• MATERIAL PROVIDED:
= = =
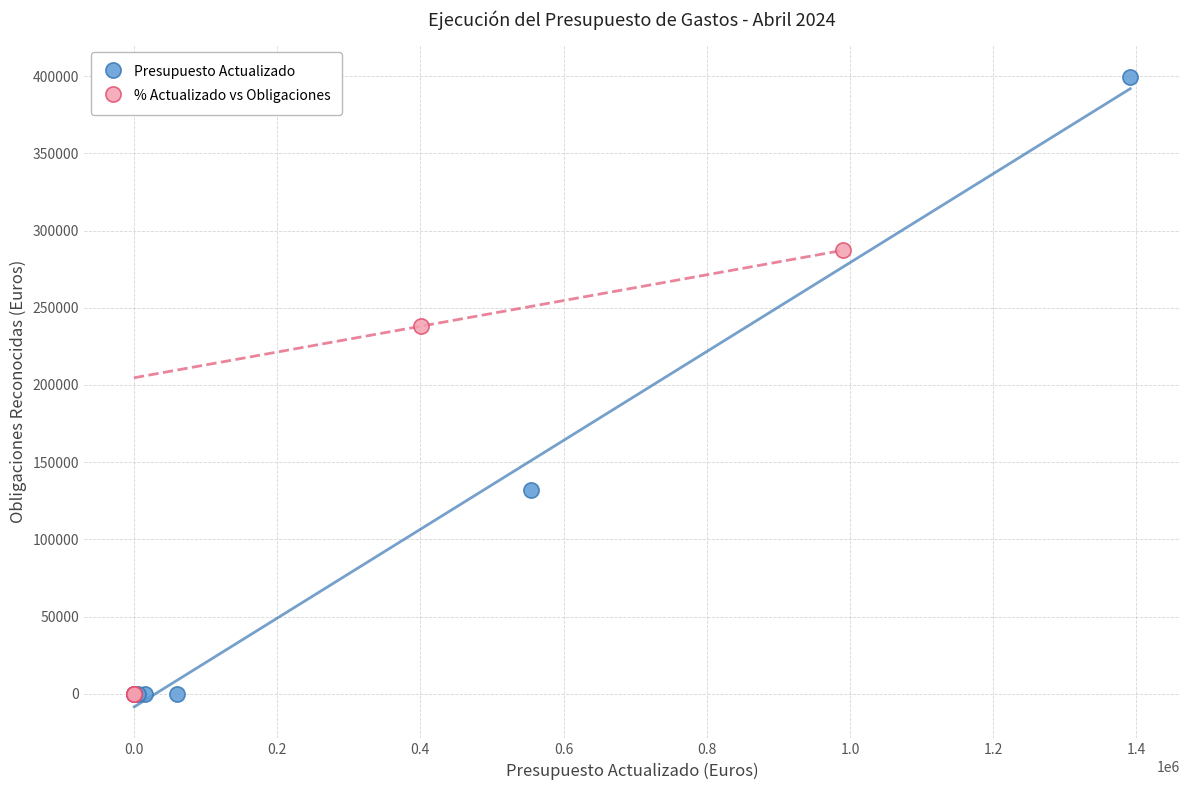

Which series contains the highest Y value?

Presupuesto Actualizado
= = =
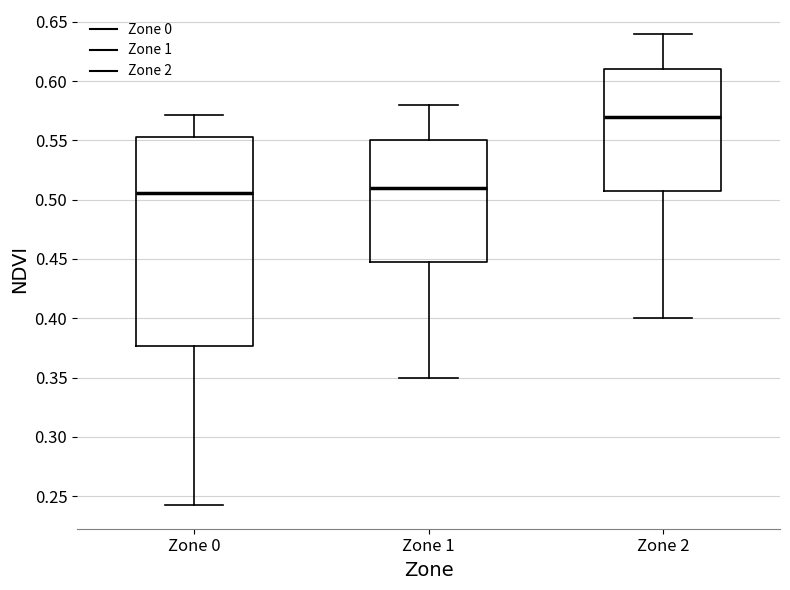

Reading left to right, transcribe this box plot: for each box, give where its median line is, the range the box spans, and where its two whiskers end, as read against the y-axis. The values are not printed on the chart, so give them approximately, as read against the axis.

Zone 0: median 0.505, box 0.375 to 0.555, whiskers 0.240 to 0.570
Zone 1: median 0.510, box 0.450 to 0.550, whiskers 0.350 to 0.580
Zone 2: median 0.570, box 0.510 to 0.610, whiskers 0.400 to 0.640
= = =
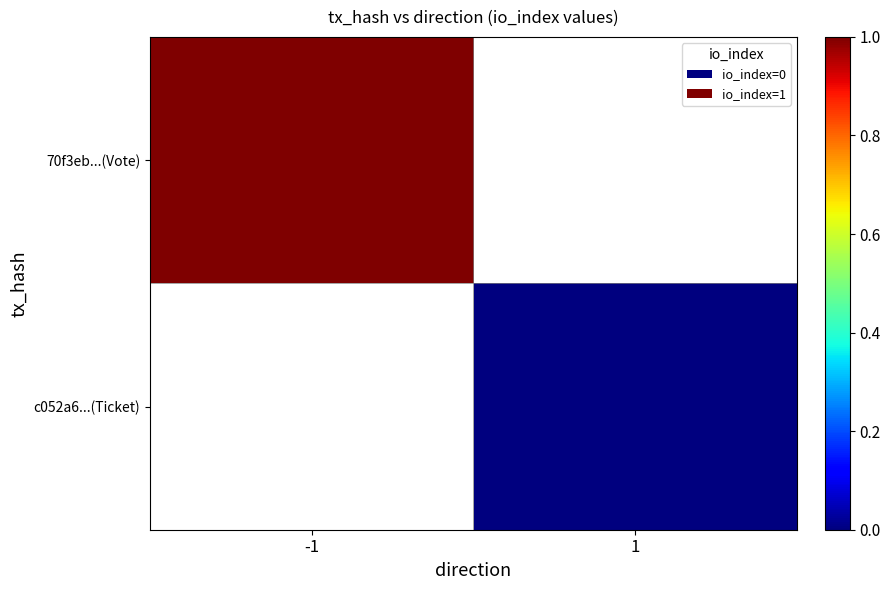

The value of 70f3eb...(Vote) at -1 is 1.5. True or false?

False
= = =
• EXERCISE: Reproduce verbatim the lines from the one containing "Zone 0: median" through the one containing "Zone 2: median", both included.

• RESULT OF THE EXERCISE:
Zone 0: median 0.505, box 0.375 to 0.555, whiskers 0.240 to 0.570
Zone 1: median 0.510, box 0.450 to 0.550, whiskers 0.350 to 0.580
Zone 2: median 0.570, box 0.510 to 0.610, whiskers 0.400 to 0.640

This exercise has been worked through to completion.